I was on a customer site recently where I needed to add a NOT NULL constraint to a table of 200 million rows – without taking any downtime. It’s not difficult (provided you are happy with a check constraint rather than a column definition.)
alter table t1 add constraint t1_ck_colX_nn check (colX is not null) enable novalidate ;
The first step creates the constraint and enables it – but doesn’t validate it. This means that future data (and changes) will obey the constraint, but there may be illegal data already in the table that will not be checked. You will have an interruption to service doing this, as your session will wait to lock the table in share mode (mode 4) to add the constraint – so will be blocked by current update transactions, and will block new update transactions. In a typical OLTP system this should result in just a brief pause.
The second step validates the constraint, which needs a slightly more complex piece of code – perhaps something like the following:
declare resource_busy exception; pragma EXCEPTION_INIT(resource_busy, -54); begin loop begin execute immediate 'alter table t1 modify constraint t1_ck_colX_nn validate'; dbms_output.put_line('Succeeded'); exit; exception when resource_busy then dbms_output.put_line('Failed'); end; dbms_lock.sleep(0.01); end loop; end; /
This code tries to validate the constraint and goes into a loop, sleeping for 1/100 second, if it hits the “resource busy” error.

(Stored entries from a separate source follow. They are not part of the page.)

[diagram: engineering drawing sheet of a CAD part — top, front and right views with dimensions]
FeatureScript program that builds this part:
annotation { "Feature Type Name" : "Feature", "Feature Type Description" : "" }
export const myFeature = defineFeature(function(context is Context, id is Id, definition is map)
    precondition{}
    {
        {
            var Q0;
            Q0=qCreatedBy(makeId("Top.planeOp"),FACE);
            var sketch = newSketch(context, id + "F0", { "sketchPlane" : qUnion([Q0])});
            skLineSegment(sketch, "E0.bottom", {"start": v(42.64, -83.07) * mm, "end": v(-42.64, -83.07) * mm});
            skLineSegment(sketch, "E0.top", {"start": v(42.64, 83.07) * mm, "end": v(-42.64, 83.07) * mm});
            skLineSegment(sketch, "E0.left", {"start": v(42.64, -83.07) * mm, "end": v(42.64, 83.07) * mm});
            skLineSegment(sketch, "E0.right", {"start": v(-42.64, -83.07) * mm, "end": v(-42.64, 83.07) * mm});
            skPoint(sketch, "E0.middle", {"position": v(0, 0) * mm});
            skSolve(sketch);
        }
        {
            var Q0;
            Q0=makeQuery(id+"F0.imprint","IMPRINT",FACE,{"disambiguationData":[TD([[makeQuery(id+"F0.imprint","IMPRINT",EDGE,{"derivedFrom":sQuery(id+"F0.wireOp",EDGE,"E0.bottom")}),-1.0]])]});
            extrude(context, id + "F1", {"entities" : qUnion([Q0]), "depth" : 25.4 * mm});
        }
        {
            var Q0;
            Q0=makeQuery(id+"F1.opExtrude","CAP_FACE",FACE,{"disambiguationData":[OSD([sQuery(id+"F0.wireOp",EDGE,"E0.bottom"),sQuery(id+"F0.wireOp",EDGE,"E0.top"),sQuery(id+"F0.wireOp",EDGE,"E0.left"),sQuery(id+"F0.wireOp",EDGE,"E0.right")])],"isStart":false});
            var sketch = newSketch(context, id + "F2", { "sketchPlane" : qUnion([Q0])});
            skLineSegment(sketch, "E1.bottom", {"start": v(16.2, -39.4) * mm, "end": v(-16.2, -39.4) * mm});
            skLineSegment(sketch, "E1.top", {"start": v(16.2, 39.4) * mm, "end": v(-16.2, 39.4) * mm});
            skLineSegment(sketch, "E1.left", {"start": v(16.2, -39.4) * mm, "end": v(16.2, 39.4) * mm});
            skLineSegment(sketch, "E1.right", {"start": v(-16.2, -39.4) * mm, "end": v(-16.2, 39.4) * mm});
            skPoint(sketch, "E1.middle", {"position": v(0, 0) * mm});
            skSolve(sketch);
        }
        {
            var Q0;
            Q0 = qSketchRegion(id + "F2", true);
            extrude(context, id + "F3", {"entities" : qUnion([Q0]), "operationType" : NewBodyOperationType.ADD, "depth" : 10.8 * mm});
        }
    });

Unlike the call to add the constraint, the call to validate it doesn’t wait for a lock – it requests an immediate lock, so it’s going to fail immediately if there are any active transactions on the table. Once it has the lock it drops it, so you’re not going to shut your users out while the validation takes place.
Finally, we get to the quiz.
I ran the code above on a table with 200 million rows. It took Oracle just 0.15 seconds to validate the constraint. How could that be possible ?
Update 28th Aug:
What a lot of excellent responses. The answer in my case was that the table was list partitioned and I didn’t have a partition defined as capable of accepting NULL. But there are other options (as one of the comments said the partitioning could have been range partitioning then in the absence of a “maxvalue” partition there’s nowhere for NULL to go. [See also comment 10 below])
When validating the constraint, Oracle simply has to execute the following query as quickly as possible (sample taken from an 18.104.22.168 trace file):
select /*+ all_rows ordered */ A.rowid, :1, :2, :3 from "TEST_USER"."T1" A where not ( subobject_name is not null)
Here are three plans which I caused to appear by changing the infrastructure of the table:
STAT #6 id=1 cnt=0 pid=0 pos=1 obj=0 op='PARTITION LIST EMPTY (cr=0 pr=0 pw=0 time=0 us cost=309 size=37 card=1)' STAT #6 id=2 cnt=0 pid=1 pos=1 obj=75588 op='TABLE ACCESS FULL TP (cr=0 pr=0 pw=0 time=0 us cost=309 size=37 card=1)' STAT #4 id=1 cnt=0 pid=0 pos=1 obj=0 op='BITMAP CONVERSION TO ROWIDS (cr=2 pr=2 pw=2 time=0 us cost=1 size=37 card=1)' STAT #4 id=2 cnt=0 pid=1 pos=1 obj=75586 op='BITMAP INDEX SINGLE VALUE T1_B1 (cr=2 pr=2 pw=2 time=0 us)' STAT #6 id=1 cnt=0 pid=0 pos=1 obj=75587 op='INDEX RANGE SCAN T1_I1 (cr=3 pr=3 pw=3 time=0 us cost=2 size=37 card=1)'
The first came from my list-partitioned table, so the optimizer went for a plan that would search just the partition that was allowed to hold NULLs, and found at compile time that there wasn’t one. (But it still had to produce a plan that would describe the action it would have taken if it had found one.)
The second plan came from having a bitmap index on the column. NULLs are included in bitmap indexes, so an index access to find the first NULL would be the fastest thing that Oracle could do to test whether there were any rows failing the constraint.
The last one came from having a multi-column B-tree index with the leading column as my constrained column and one of the other columns defined as NOT NULL. Because at least one of the columns in the index was declared NOT NULL (and I should point out that this particular constraint was both enabled and validated) the optimizer knew that every single row in the table had to be in the index. Because the index started with the correct column Oracle was able to do an index range scan on it to check for NULLs very quickly.
If I’d switched the column order in the index the optimizer could still have chosen to use the index for the check, but it would have to have chosen an index skip scan, index full scan, or index fast full scan to do so and this probably wouldn’t have matched my 0.15 second response time. (Unless I were using Exadata, perhaps.)